Em “O Cochilo de Deus” (Ed. Faria e Silva), seu primeiro romance, Raïssa Lettiére conduz o leitor a uma jornada poética e reflexiva, entrelaçando séculos e personagens para abordar temas existenciais como livre-arbítrio, acaso e o significado da vida. A narrativa questiona, com profundidade, o que impede a humanidade de “dar certo”, revelando dramas e enigmas que exploram o vazio espiritual e o sofrimento humano. Escritora e editora experiente, Raïssa entrega uma obra que desafia as fronteiras entre o real e a metafísica, transformando o leitor no protagonista das próprias reflexões.
Sua nova obra, O cochilo de Deus, explora questões complexas sobre a humanidade e o mistério da existência. O que mais te fascinou ao trabalhar essas temáticas, e como você conseguiu equilibrar a densidade desses temas com uma narrativa ficcional envolvente?
A não-resposta por trás de tantos questionamentos humanos me fascina, principalmente a insistência que temos de buscar por definições e assumir verdades que encerrem qualquer dúvida, como se fossem absolutas. A busca é legítima e saudável. A cristalização causa sectarismo e intolerância. A ficção oferece a oportunidade de criar essas respostas sem que elas sejam obrigadas a estar corretas ou passíveis de comprovação.
Ao longo do romance, os personagens transitam por diferentes épocas e experiências, criando uma rede de conexões misteriosas. Como você construiu essas ligações entre eles, e de que maneira elas impactaram a estrutura do livro?
A elaboração dessa interconectividade entre os personagens demandou bastante engenhosidade e releituras para não deixar nenhuma ponta solta. A ideia é permitir que o leitor monte o quebra-cabeça à medida que a história se revela. Ou seja, tratar o leitor como um ser inteligente que possa ir montando a história com as ferramentas e detalhes que ela vai oferecendo a cada episódio, capaz de tirar suas próprias conclusões.
A obra propõe uma reflexão sobre o vazio espiritual e o sofrimento humano. No processo criativo, você se deparou com algum desafio ao explorar esses sentimentos universais? Como você lida com essa profundidade emocional na sua escrita?
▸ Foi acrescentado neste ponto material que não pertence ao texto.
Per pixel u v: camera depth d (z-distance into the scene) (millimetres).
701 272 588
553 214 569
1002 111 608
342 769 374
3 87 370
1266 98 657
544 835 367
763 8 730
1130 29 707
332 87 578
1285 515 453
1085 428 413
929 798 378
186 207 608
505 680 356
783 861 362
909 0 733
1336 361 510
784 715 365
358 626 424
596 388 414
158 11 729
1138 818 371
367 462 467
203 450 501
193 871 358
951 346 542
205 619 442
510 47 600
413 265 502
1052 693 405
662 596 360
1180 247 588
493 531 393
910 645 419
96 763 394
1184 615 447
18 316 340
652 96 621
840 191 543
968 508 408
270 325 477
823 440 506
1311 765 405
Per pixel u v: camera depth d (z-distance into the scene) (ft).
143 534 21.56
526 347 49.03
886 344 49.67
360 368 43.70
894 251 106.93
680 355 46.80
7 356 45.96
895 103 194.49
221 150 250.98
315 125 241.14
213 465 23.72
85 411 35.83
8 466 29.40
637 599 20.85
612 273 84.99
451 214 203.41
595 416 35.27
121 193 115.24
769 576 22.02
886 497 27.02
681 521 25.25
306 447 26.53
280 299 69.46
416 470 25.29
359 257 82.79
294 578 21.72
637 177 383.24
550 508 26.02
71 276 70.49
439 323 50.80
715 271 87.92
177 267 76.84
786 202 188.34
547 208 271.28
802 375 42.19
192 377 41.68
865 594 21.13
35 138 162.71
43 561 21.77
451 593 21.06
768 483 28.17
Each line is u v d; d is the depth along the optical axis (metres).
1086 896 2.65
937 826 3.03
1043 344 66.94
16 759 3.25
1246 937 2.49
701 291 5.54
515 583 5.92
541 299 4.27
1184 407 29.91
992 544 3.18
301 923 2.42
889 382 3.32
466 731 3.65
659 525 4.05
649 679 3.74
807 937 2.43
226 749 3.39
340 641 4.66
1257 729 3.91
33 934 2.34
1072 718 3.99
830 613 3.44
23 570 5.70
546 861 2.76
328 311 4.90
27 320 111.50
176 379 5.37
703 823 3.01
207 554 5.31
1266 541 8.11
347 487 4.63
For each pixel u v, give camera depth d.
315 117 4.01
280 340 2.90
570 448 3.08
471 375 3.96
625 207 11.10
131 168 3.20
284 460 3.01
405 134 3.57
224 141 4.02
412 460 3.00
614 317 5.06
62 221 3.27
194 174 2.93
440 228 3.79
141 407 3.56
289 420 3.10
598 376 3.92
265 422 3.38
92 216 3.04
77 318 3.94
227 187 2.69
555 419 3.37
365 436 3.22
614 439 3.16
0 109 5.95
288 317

Para esse tipo de literatura que eu faço, em que o sofrimento humano é visto sem subterfúgios, há que se partir de alguma questão existencial profunda para o autor, é necessário estar disponível para sentir, se emocionar e traduzir o sofrimento em palavras.
O livro levanta uma grande questão: “Por que a humanidade ainda não deu certo?” Qual foi a principal motivação para abordar esse tema, e de que forma ele reverbera na jornada dos seus personagens?
Julgo-me uma pessoa muito realista, que busca afastar qualquer nível de ilusão a respeito de si, do outro, da vida. Enquanto não olharmos o outro como um igual, enquanto não entendermos que todos são dignos de oportunidades e tratamentos humanos, não podemos dizer que a humanidade deu certo. E acho que estamos muito distantes deste diagnóstico positivo. Não preciso ir muito longe nesta análise. Basta olhar a primeira página dos jornais. Meus personagens refletem o desvario da humanidade, que sofre e faz sofrer. Ora agindo com boas intenções, ora não.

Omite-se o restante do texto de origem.